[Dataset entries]
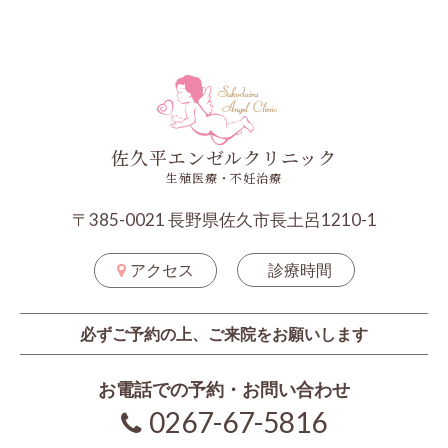
佐久平エンゼルクリニック
生殖医療・不妊治療
〒385-0021 長野県佐久市長土呂1210-1
アクセス
診療時間
必ずご予約の上、ご来院をお願いします
お電話での予約・お問い合わせ
0267-67-5816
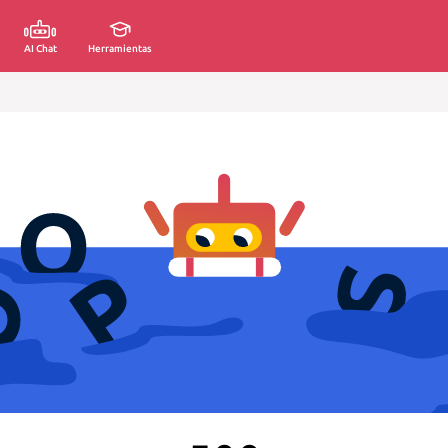
AI Chat
Herramientas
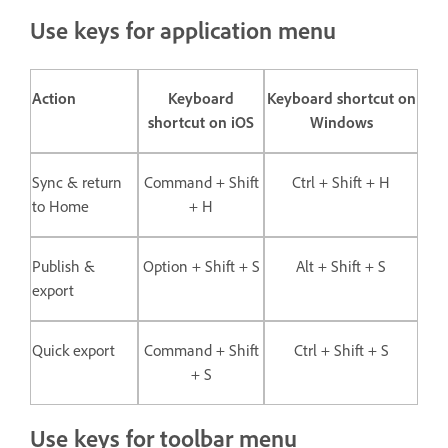
Use keys for application menu
Action
Keyboard
Keyboard shortcut on
shortcut on iOS
Windows
Sync & return
Command + Shift
Ctrl + Shift + H
to Home
+ H
Publish &
Option + Shift + S
Alt + Shift + S
export
Quick export
Command + Shift
Ctrl + Shift + S
+ S
Use keys for toolbar menu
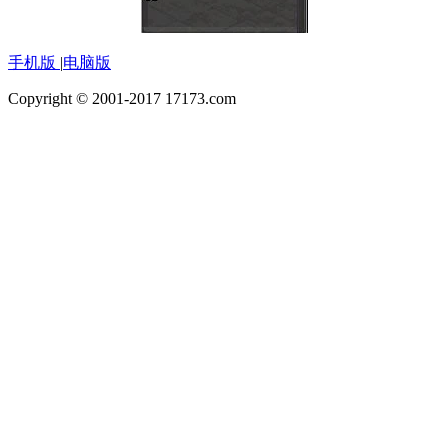
手机版
|
电脑版
Copyright © 2001-2017 17173.com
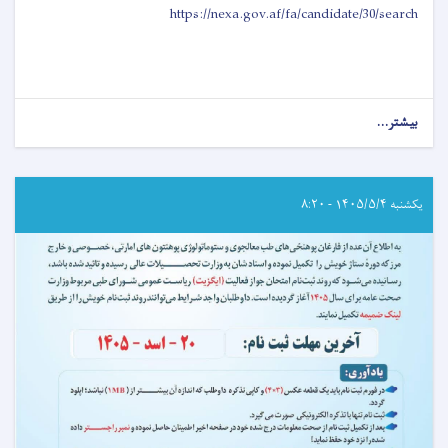
https://nexa.gov.af/fa/candidate/30/search
بیشتر...
about
اطلاعیه
امتحان
خروجی
(ایگزیت)
یکشنبه ۱۴۰۵/۵/۴ - ۸:۲۰
انستیتیوت‌های
علوم
صحی
مربوط
وزارت
صحت
عامه!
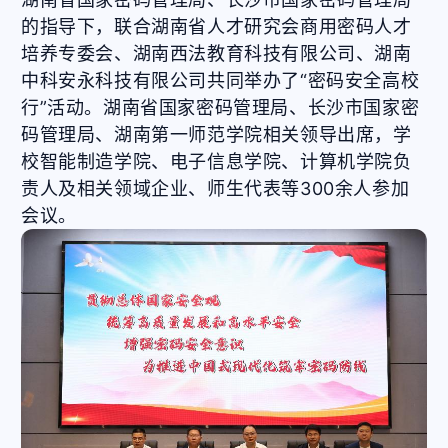
的指导下，联合湖南省人才研究会商用密码人才
培养专委会、湖南西法教育科技有限公司、湖南
中科安永科技有限公司共同举办了“密码安全高校
行”活动。湖南省国家密码管理局、长沙市国家密
码管理局、湖南第一师范学院相关领导出席，学
校智能制造学院、电子信息学院、计算机学院负
责人及相关领域企业、师生代表等300余人参加
会议。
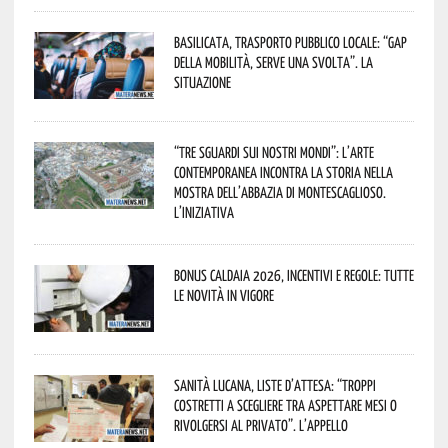
Basilicata, trasporto pubblico locale: “Gap
della mobilità, serve una svolta”. La
situazione
“Tre Sguardi sui Nostri Mondi”: l’arte
contemporanea incontra la storia nella
mostra dell’Abbazia di Montescaglioso.
L’iniziativa
Bonus caldaia 2026, incentivi e regole: tutte
le novità in vigore
Sanità lucana, liste d’attesa: “Troppi
costretti a scegliere tra aspettare mesi o
rivolgersi al privato”. L’appello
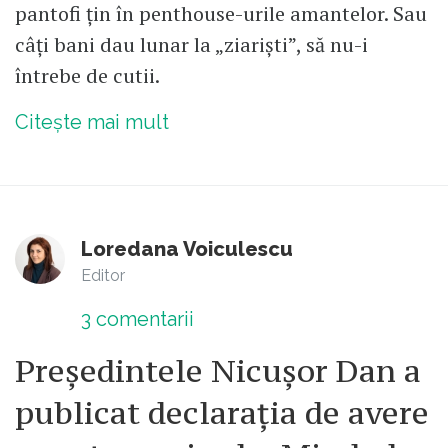
pantofi țin în penthouse-urile amantelor. Sau
câți bani dau lunar la „ziariști”, să nu-i
întrebe de cutii.
Citește mai mult
Loredana Voiculescu
Editor
3
comentarii
Președintele Nicușor Dan a
publicat declarația de avere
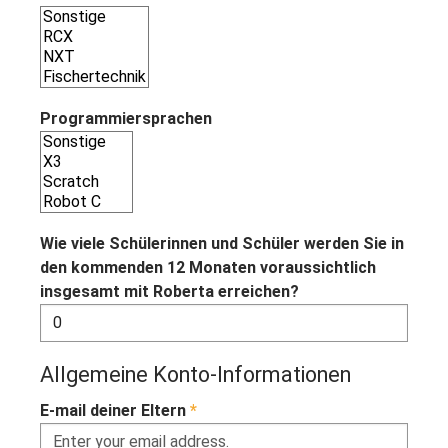
Programmiersprachen
Wie viele Schülerinnen und Schüler werden Sie in
den kommenden 12 Monaten voraussichtlich
insgesamt mit Roberta erreichen?
Allgemeine Konto-Informationen
E-mail
deiner Eltern
*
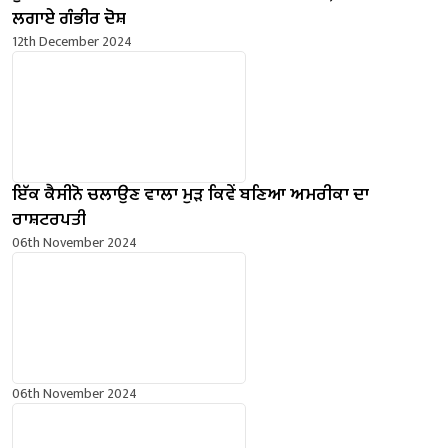
ਲਗਾਏ ਗੰਭੀਰ ਦੋਸ਼
12th December 2024
ਇੱਕ ਕੈਸੀਨੋ ਚਲਾਉਣ ਵਾਲਾ ਮੁੜ ਕਿਵੇਂ ਬਣਿਆ ਅਮਰੀਕਾ ਦਾ
ਰਾਸ਼ਟਰਪਤੀ
06th November 2024
06th November 2024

## Your goal
Copy out each line of the records that holds the string "shortcut".

## Solved exercise
Keyboard shortcut on
shortcut on iOS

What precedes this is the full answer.